Tasmania Discovery History
The amazing island of Tasmania – located about 250 km south of Australia, where the warm greenish waters of the Indian Ocean merge with the blue cold waters of the Pacific Ocean, at the latitude of the “Roaring forties”.
If there is a paradise on earth, then this is Tasmania. The Australians, it is called – the island of Repose.
And indeed it is. Literally, everything in Tasmania was created for relaxation, and permanent residence here becomes just a fairy tale.
The area of the island is about 68 thousand square kilometers and almost all types of southern landscapes are represented here. There are sharp mountain ranges, pampas, green valleys and plateaus, savannahs and deserts, impenetrable jungle and rain forests, bottomless blue lakes, beautiful bays framed by white sand beaches and rocky fjords.
The wonderful climate, low rocky mountains covered with emerald forests, crystal waters of rivers and lakes, small cozy bays and bays, rare animals and birds make this place unique.
The history of the discovery of the island is amazing, since ancient times this place on the globe was notorious among sailors due to the fact that it is here that destructive storms most often happen.
But it was the sailors of the sailing fleet, who often escaped from fatal storms in the quiet bays of this island, that Europe owed the discovery, in the middle of the seventeenth century, of this paradise, named after the Dutch navigator Abel Tasman, the first European to set foot on this shore.
This fertile land has long been inhabited by natives. The warm climate, the abundance of edible plants, game and fish allowed the indigenous tribes to live here for many years “Like Christ’s bosom.” But with the advent of civilization, everything changed radically. The Europeans who came here rightly appreciated all the advantages of this fertile island. First, the natives were supplanted from convenient places inhabited by them on the coast to mountainous places, and by the beginning of the twentieth century they got rid of them altogether. Tasmanian tribes for the most part were simply exterminated by the British colonialists. They were hunted as wild animals. The remnants of the natives died on the reservations themselves, because of the diseases brought to the island from which the natives did not have immunity. Here is a surviving photograph of the last indigenous people of Tasmania.
For accommodation, the British brought to the island of convicts. This pursued two goals: get rid of bandits in Britain itself and receive free labor in the new colony. More than 75 thousand convicts were brought to the island, plus a guard for them. The prisoners plowed the land and mastered agriculture, harvested timber, built cities, arranged seaports, mined copper in mines and built their own prisons. The labor of the convicts was just awful. Without any technique, often even replacing working cattle, these people uprooted trees, plowed virgin lands and did everything they needed to turn a wild island into a place where you can live satisfying and comfortable.
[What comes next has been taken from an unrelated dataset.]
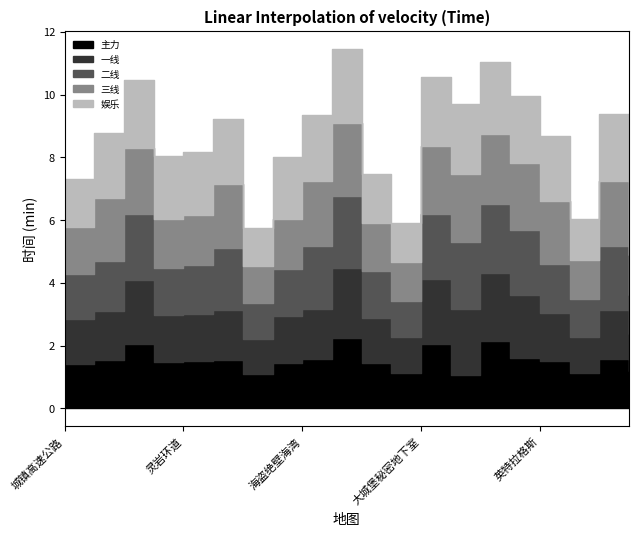

Rank the series by their maximum value, from lowest to highest.

主力, 一线, 二线, 三线, 娱乐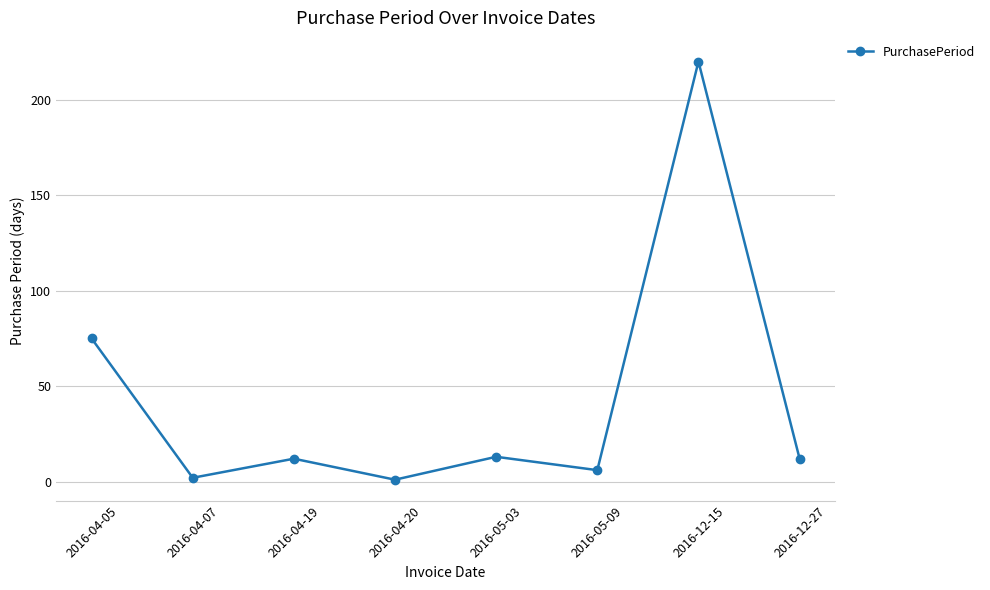

How many points are lower than both their immediate neighbors (excluding endpoints)?

3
Of course, the issue of nature conservation was not raised at all, especially when copper was explored on the island. As a result, many of the most beautiful places on the island were disfigured, and the slopes, once covered with virgin forest, were turned into waste dumps. To restore all this in its original form, it will take many centuries, great efforts and means. Even under ideal conditions, forests can be regenerated no earlier than 500 years later.
All convicts were kept in special settlements, the remains of which have survived to this day. Or in prisons, such as on the west coast in Port Arthur, which now reminds the current generation who were the builders of New Tasmania.
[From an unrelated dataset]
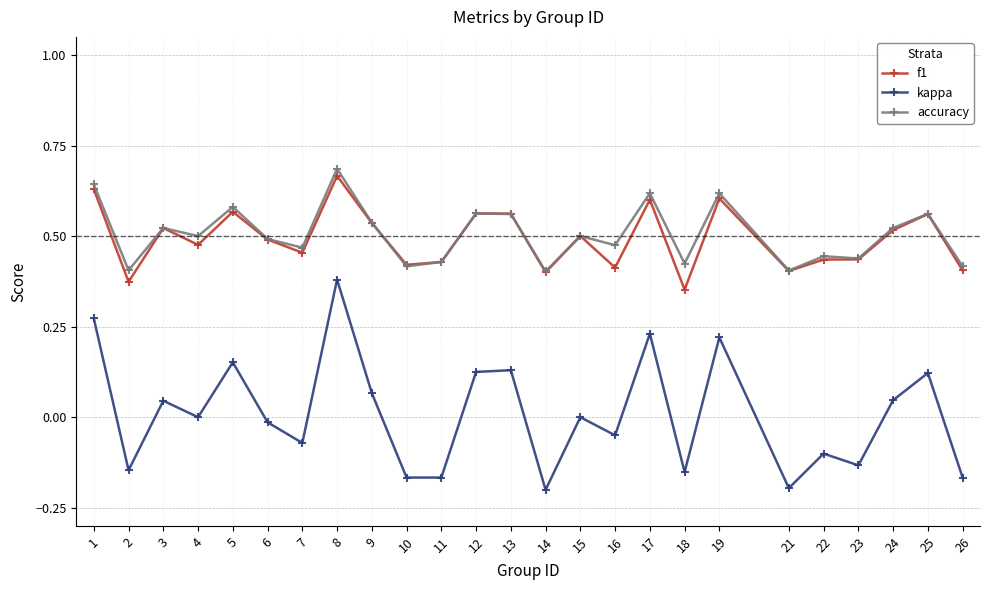

True or false: kappa and accuracy intersect in this chart.

False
Convicts who tried to escape from places of detention were generally kept in underground prisons, which were cut down in rocks, from there there were only two roads: to the cemetery or to the house of the insane.
But the terrible hard labor was not in vain. Within a few years, the island appeared equipped towns, good roads with original bridges across numerous rivers.
At the beginning of the twentieth century, Tasmania became a full state of Australia. And its capital is the city of Hobart, now a major seaport and tourist center. The seaport of Hobart is the second deepest port in the world after Rio de Janeiro and serves as the base for maritime communication with Antarctica on which Australia has its considerable possessions.